At some point, Lyne and her father’s level of commitment drifted apart.

“He did it for about five years,” Lyne said. “And then my mom said: ‘I’m done racing. I want my weekends back. It’s just not fun anymore.’ I wasn’t ready to hang up my wenches and Dennis raced out of the same hometown so I, on a dare, went down and introduced myself; told him if you ever need any help, I’ll drill out rivets, I’ll help wash, whatever you need. Twenty-one years later here I am.”

Heather Lyne became the first female crew chief to secure a national touring late model championship in 2022. Paul Arch / World of Outlaws Late Model Series.

Breaking Through

Lyne entered a male-dominated job in a field that is also male-dominated – and where there were few examples of women creating these places for themselves. In this way, Lyne became a blueprint for other women as they strive to find a place for themselves in racing and in STEM (Science, Technology, Engineering and Math) overall. She has her mother to thank for providing a strong role model, her father for sharing her passion, Erb for taking a chance on an unknow entity and most importantly herself.

“I was raised to believe that I can do anything, I want to do, as long as I put my heart and soul into it.” Lyne replied when asked about role models in the sport growing up. “My parents did not raise me to have that limitation. But from a racing role model perspective, I went in there completely green and just introduced myself to Dennis, the fact that he was brave enough to take that risk and bring a girl to the racetrack. Someone he didn’t know at all speaks volumes for him.”

Lyne and Erb have learned how to survive and succeed with each other on the road. They do this by leveraging decades of combined experience and an ability to adapt to the everchanging landscape of dirt late models.
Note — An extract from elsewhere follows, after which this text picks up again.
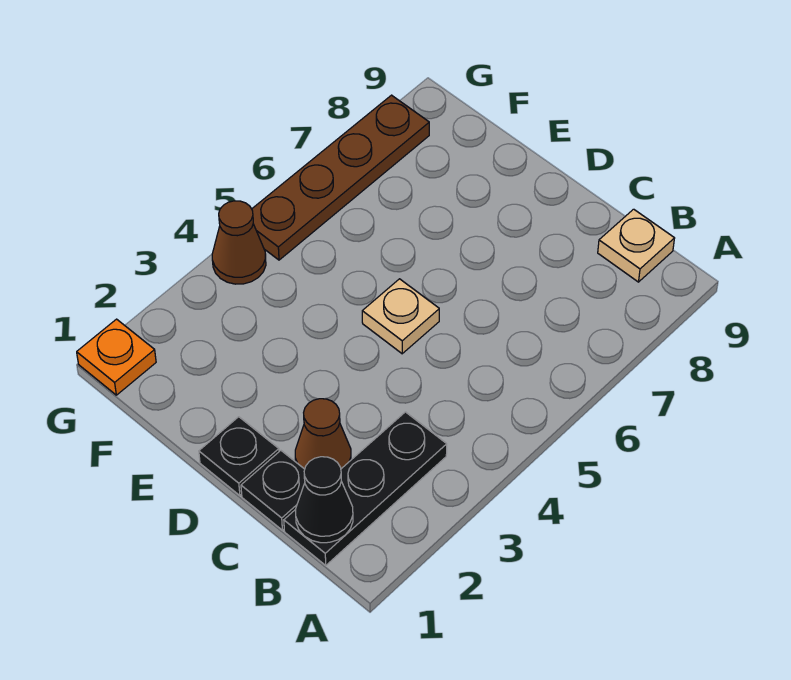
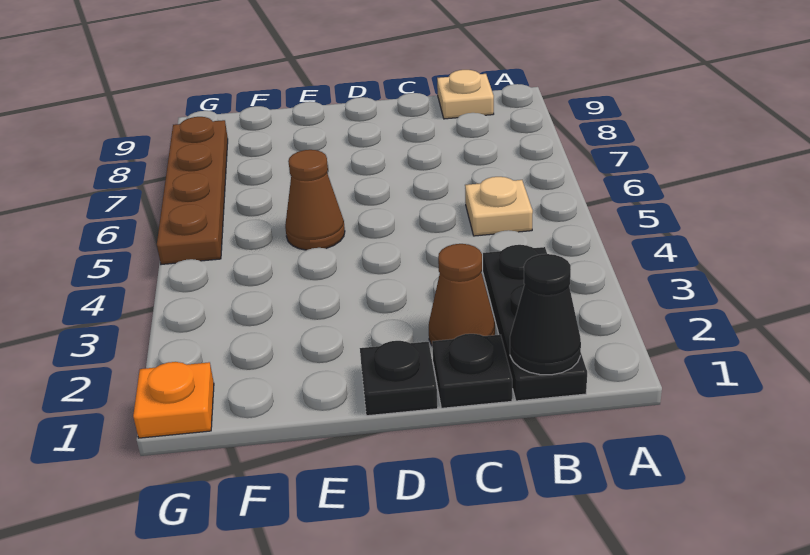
tan 1x1 plate [362,279,439,354] -> tan 1x1 plate moved to [465,177,533,236]
brown 1x1 cone [212,201,266,284] -> brown 1x1 cone moved to [285,150,345,250]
Next year the World of Outlaws visits nearly a dozen new tracks and Lyne sees it as an opportunity for continued success.

“I just want to do it again,” Lyne says going into next season, “I’m looking forward to the competition, I always do. I wouldn’t do it if I wasn’t competitively driven.

“There are some new tracks on the schedule that I’m looking forward to trying for the first time that I haven’t been to myself,” Lyne said of the 2023 season, “Dennis seems to do well on those first timers. We won out at Marion center, we finished second at Bloomsburg. We have a good solid notebook of information to tackle them over the last three years with these rocket race cars that we’re running. It’s good to have that information and leverage it to try some new things.”